Indelible
A Vignette
By Maryanne Peters
If it had not been that shade of red then I may have been able to avoid what happened, but many will say that I brought it on myself. I did go on about the standard of presentation of my all-female staff. It was simply because I appreciate feminine beauty and hate seeing a woman dress down for the sake of political correctness. Over time those extra little things that make a woman appear truly attractive have been evolved. Lipstick is just one of those things.
Kaylee was one of those young women who called me sexist. She was not unattractive, but stridency makes a woman ugly – don’t you think?
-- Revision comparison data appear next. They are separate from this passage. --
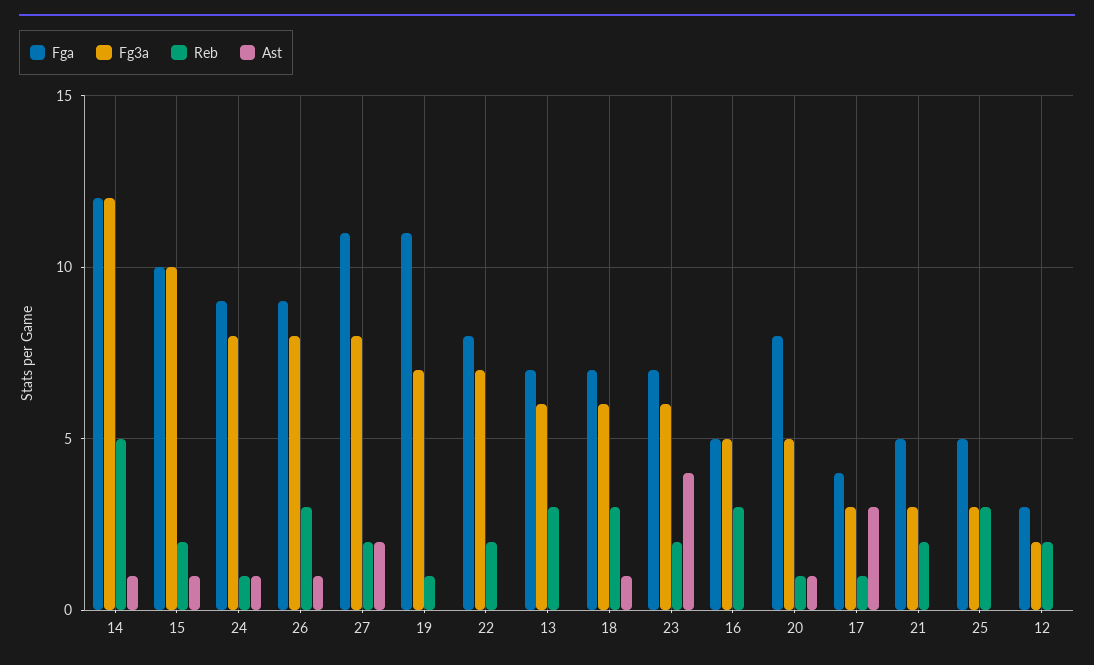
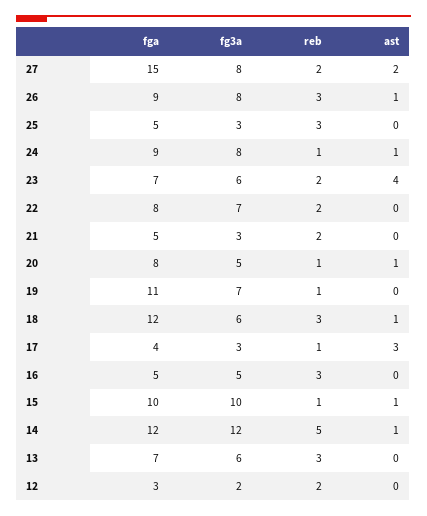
Reb, 15: 2 -> 1
Fga, 27: 11 -> 15
Fga, 18: 7 -> 12

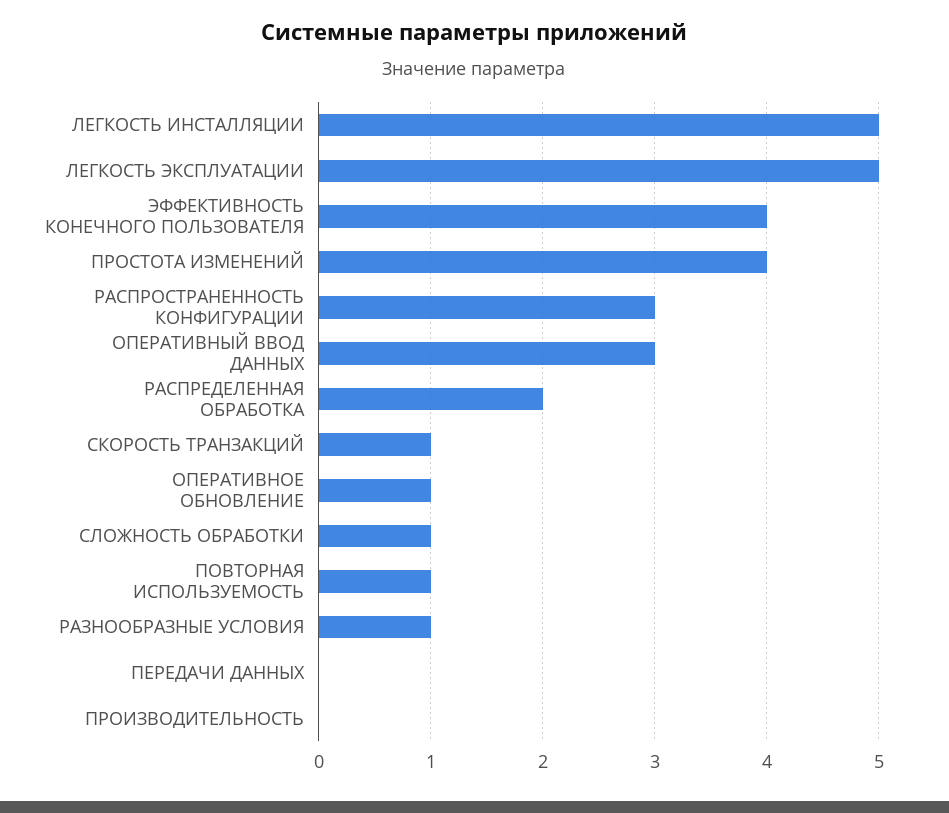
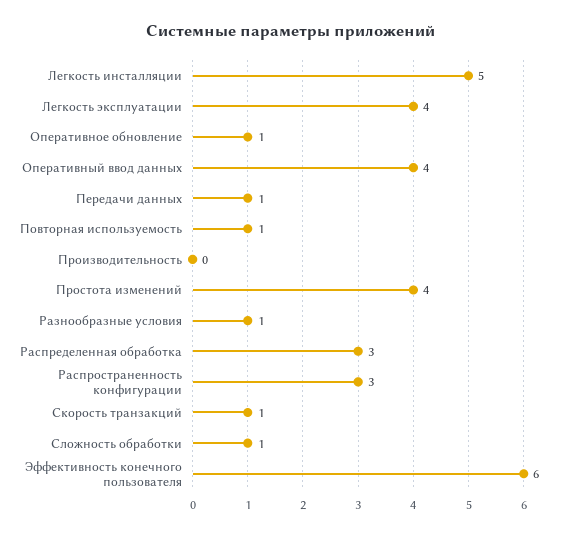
ЛЕГКОСТЬ ЭКСПЛУАТАЦИИ: 5 -> 4
ЭФФЕКТИВНОСТЬ КОНЕЧНОГО ПОЛЬЗОВАТЕЛЯ: 4 -> 6
ОПЕРАТИВНЫЙ ВВОД ДАННЫХ: 3 -> 4
РАСПРЕДЕЛЕННАЯ ОБРАБОТКА: 2 -> 3
ПЕРЕДАЧИ ДАННЫХ: 0 -> 1

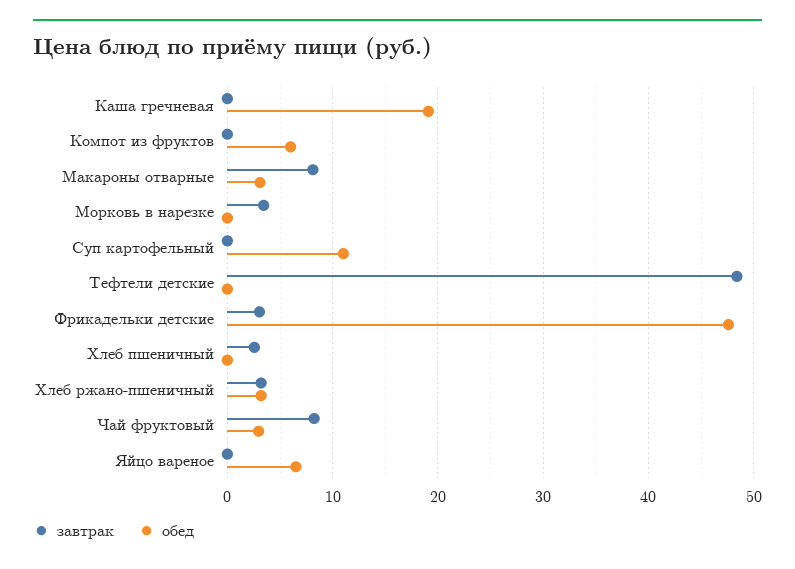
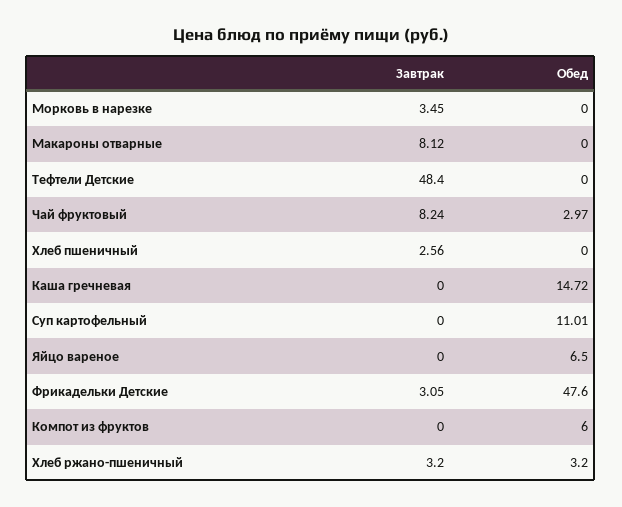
обед, Каша гречневая: 19 -> 14.72
обед, Макароны отварные: 3 -> 0

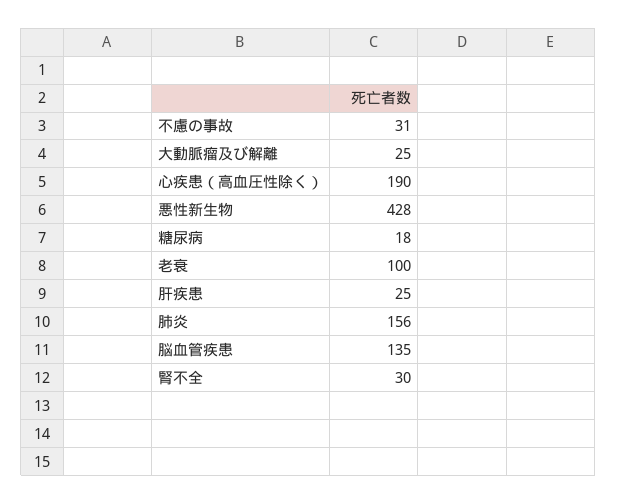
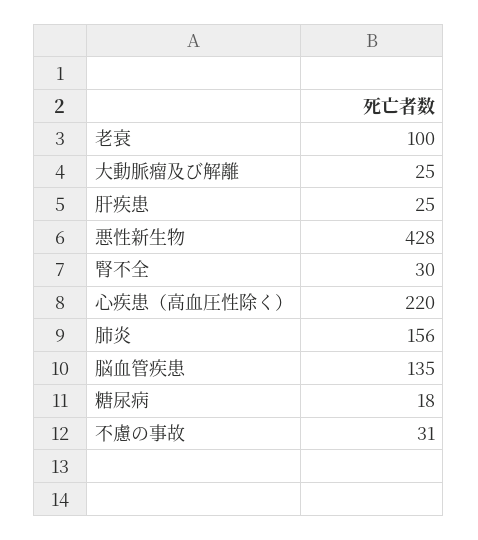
心疾患（高血圧性除く）: 190 -> 220

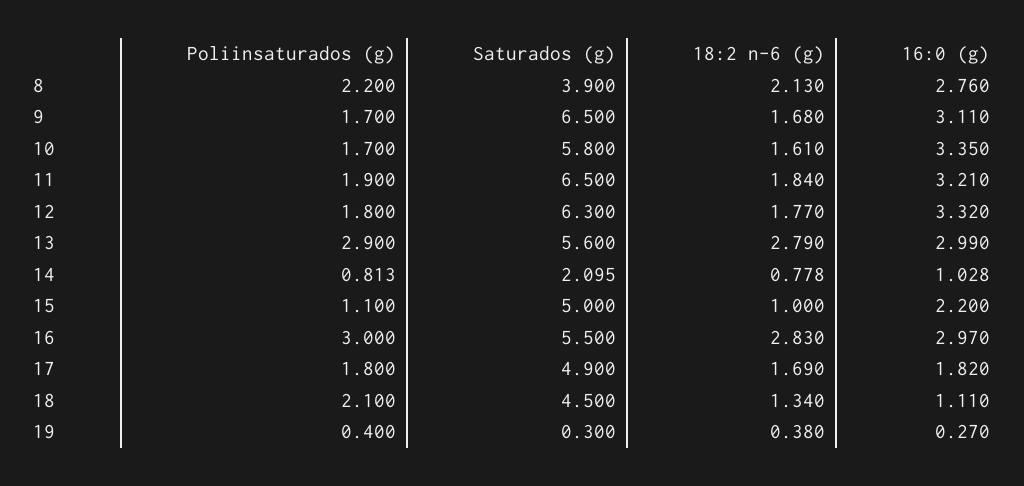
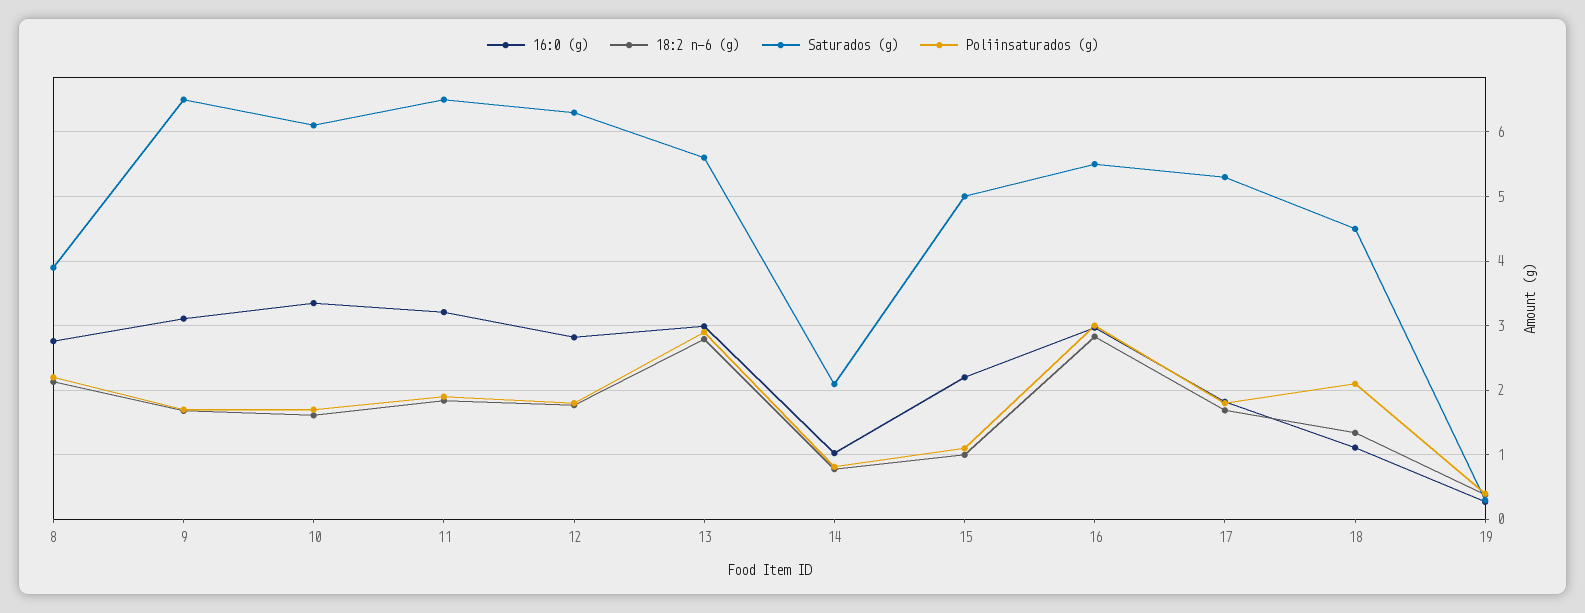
Saturados (g), 10: 5.8 -> 6.1
16:0 (g), 12: 3.32 -> 2.8
Saturados (g), 17: 4.9 -> 5.3

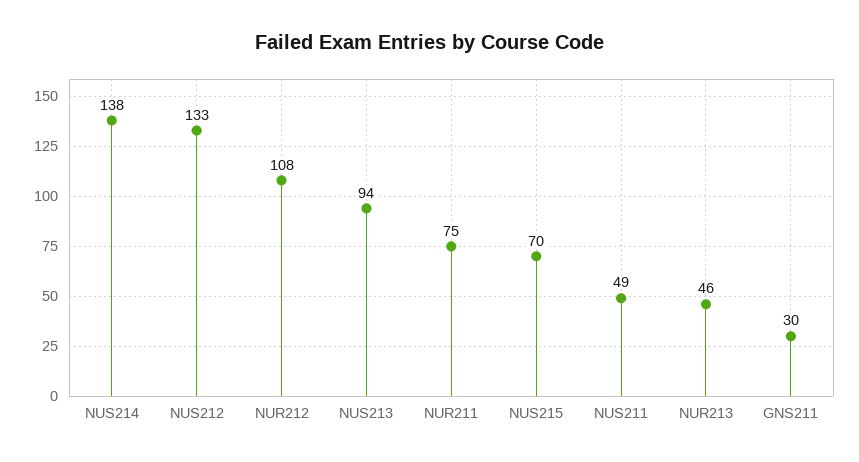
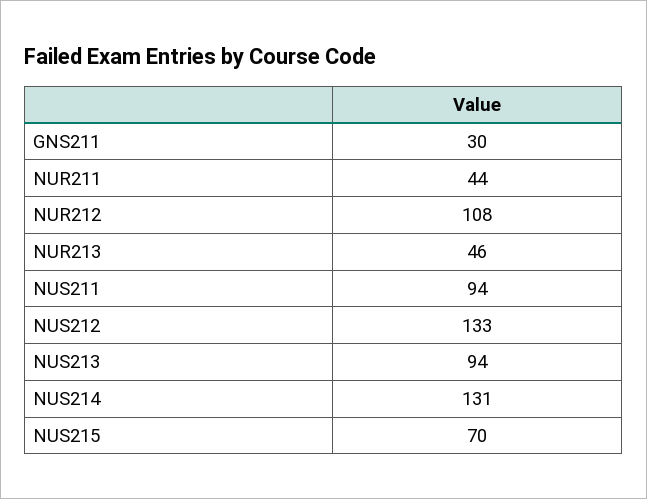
NUS214: 138 -> 131
NUR211: 75 -> 44
NUS211: 49 -> 94

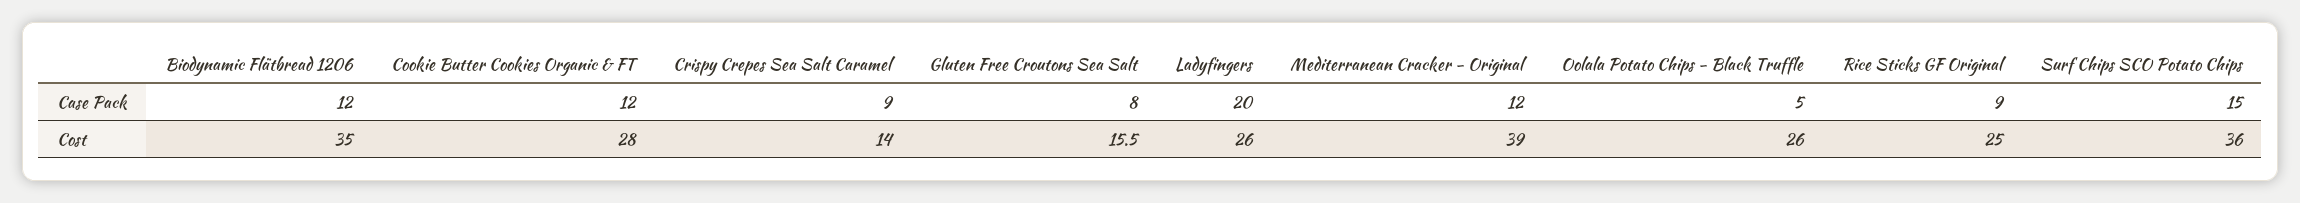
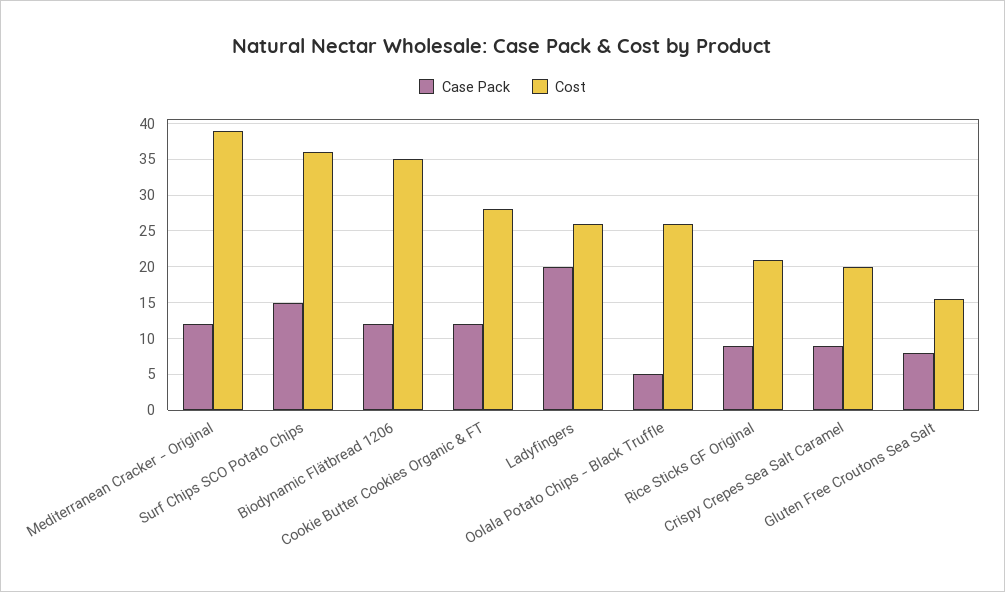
Cost, Crispy Crepes Sea Salt Caramel: 14 -> 20
Cost, Rice Sticks GF Original: 25 -> 21

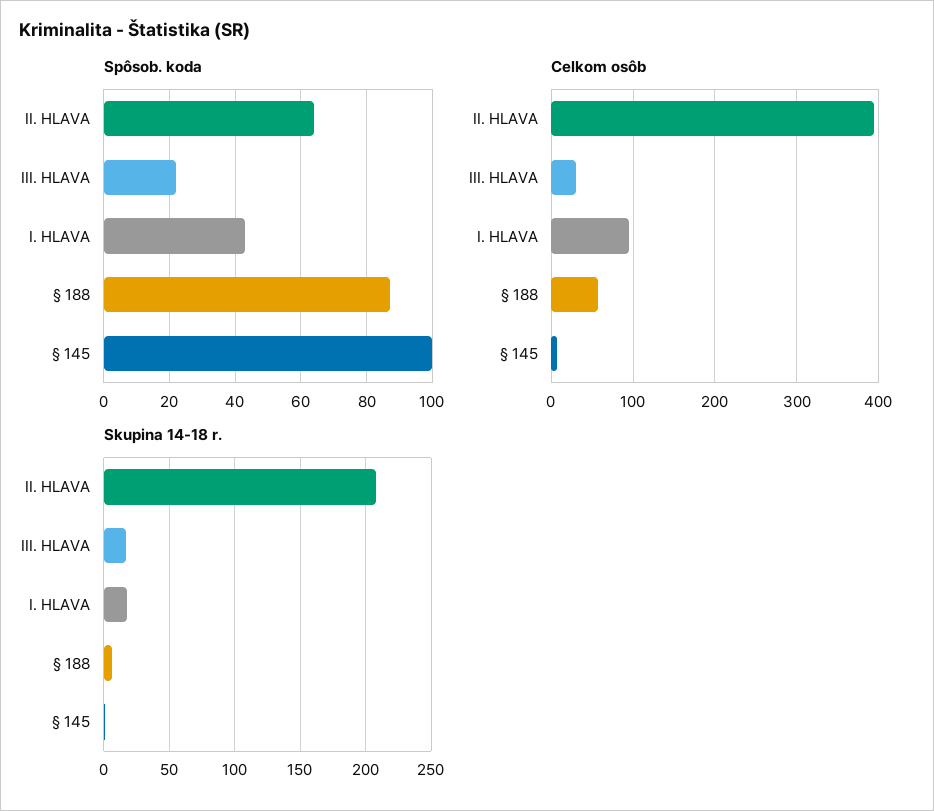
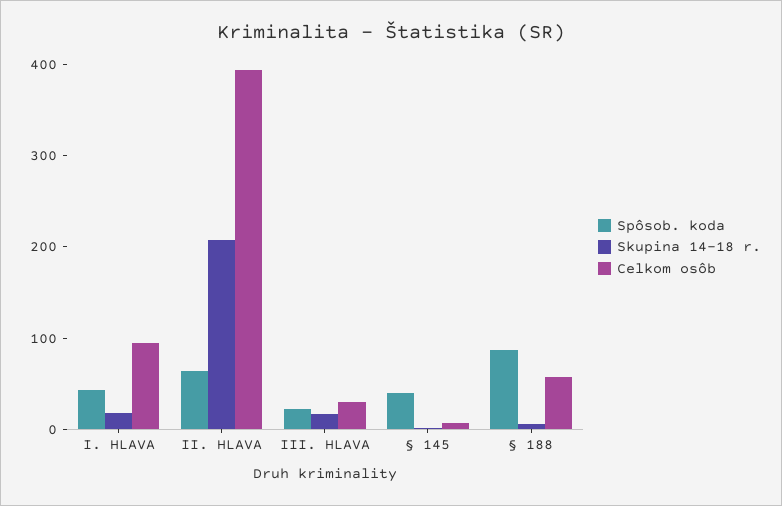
Spôsob. koda, § 145: 100 -> 40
“Do you know what the purpose of lipstick is?” she railed at me. “Red lips mimic red vaginal lips – blood infused labia as pointers that a mammal is ready to receive sex from the male of the species. It is a sexual invitation painted on the face of a woman. It is obscene!”
I never knew that, if it is true? It was just her vehemence that made me laugh in her face. If she was mad before then that drove her completely over the edge. Still, I would have never expected her to do what she did to me.
I am not even sure how it happened. It may have happened at my home, which is where I found myself. Or perhaps it was on the way home – somebody in the back seat of my car? There were drugs involved – it must be. A syringe to the neck perhaps, and then time to lay me out and do what they did.
I woke up and noticed that my hair was longer, and it was blonde. Extensions of some kind which could be pulled or cut out – that would be easy to deal with. But then I looked in the mirror and saw my lips. It seemed that they were not my lips at all – they were pouty and bright red. I thought I could simply wipe the color away, but I couldn’t, even using detergents and solvents. Whatever had been used it was indelible. On my upper eyelid too, indeible black like a tattoo that could not be shifted, made my naturally blue eyes stand out.
It seemed as if something had been done to the skin on my face too. It was not just smooth but totally hairless, as if every hair had been pulled from it. Even women and babies have a light fuzz but I had nothing. I had a face like a Barbie doll. Then I saw that my legs had received the same treatment.
What would you do? I had to confront whoever had done this to me, and if that wasn’t Kaylee it would be somebody else at her instigation, or it might be any one or more of a number of other women who disliked me. They needed to be confronted. But they were all at the office and that was where I needed to go.
I suppose that I could have just turned up dressed as a man. It was as easy as going to the barber shop and getting these blonde locks shorn off and turning up with those lips and those eyes, indelibly feminized. Everybody would laugh at me, and quietly snigger for as long as I continued to look like a freak while I sought a remedy or waited for the colors to fade and whiskers to slowly return.
Or, there was an alternative. It was one they would not expect, but as I thought about it, it was becoming more and more attractive. I could show them the standard of feminine appearance that I had been talking about. As I looked at myself, I decided that I would look fairly attractive as a woman. I could walk into the office loud and proud and give them all something to think about.
Instead of going to the men’s hairdresser I went to a salon to have my hair and makeup done – just no need for lipstick and eyeliner. And then to a few shops to get some shapewear to the right outfit to wear over it, and the kind of shoes that a fashionable professional woman should wear.
I simply walked in with my head held high. Kaylee was dumbstruck. I was sure that it was her, or she had a hand in it, but nobody said anything. Nobody except Malcolm, my immediate superior who asked me what name I would be using from now on and whether I might be free for dinner. There is a man who knows style when he sees it.
There is going to be no fading of these colors and no beard returning, not anytime soon. It’s indelible, you see. I just need to work on other permanent solutions to make the best of it. One thing a woman learns, especially a woman like me, is that style never fades.